Why ciphertext-only storage matters for sensitive polls
Many tools advertise “anonymous surveys.” InviziPoll separates marketing language from architecture: poll responses are encrypted in the respondent's browser before they reach us, and servers persist ciphertext—not identifiable answers.
BLUF: What can operators see?
Workspace admins decrypt aggregate analytics in authorized clients using keys they control. Individual responses are not readable by InviziPoll operators as part of normal service delivery—the ciphertext boundary is described in our Security hub and encryption docs (linked below).
Re-identification risk is a process problem too
Cryptography cannot stop a survey author from asking identifiable questions (“Submit your desk number”). Pair technical controls with sensible questionnaire design and HR policies—the same discipline required for any feedback channel.
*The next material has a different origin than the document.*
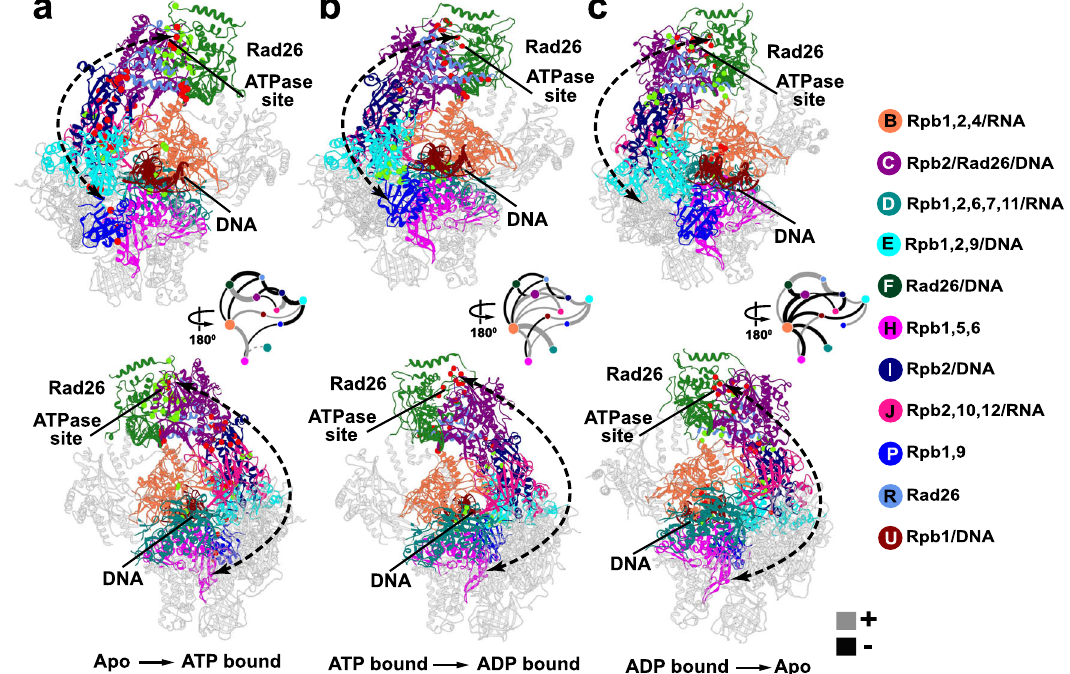
Fig. 5 Discovery of an extended allosteric communication path through the Pol II – Rad26 complex from dynamic network analysis. Dynamic communities directly traversed by the allosteric path (black dotted arrow) are shown in color. dCNA subgraphs for these communities of the Pol II – Rad26 complex are shown as insets, indicating gain( + )/loss( − ) of dynamic contacts for the following transitions: ( a ) apo to ATP; ( b ) ATP to ADP; ( c ) ADP to apo. Non-participating communities are shown in gray. Red and green spheres denote residues with highest gain/loss of contact probability mapped onto the Pol II – Rad26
Marketing telemetry vs respondent flows
Public marketing pages run first‑party, cookieless analytics for aggregate traffic only. Respondent ballot pages follow the ZeroTelemetry-style posture documented in our Privacy Policy—never mix the two when evaluating vendors.
Primary references
Questions
- Does InviziPoll read individual poll answers on the server?
- No. Responses are encrypted in the respondent browser; our servers store ciphertext. Aggregate insights are produced without exposing individual plaintext answers to operators.
- How is this different from “anonymous mode” toggles elsewhere?
- Architectural: ciphertext-only persistence is the default boundary for poll payloads—not only a UI label. Always validate third‑party docs for each vendor you evaluate.
- What about telemetry on marketing pages?
- Public marketing pages use first‑party, cookieless aggregate analytics—separate from respondent flows. See /privacy for detail.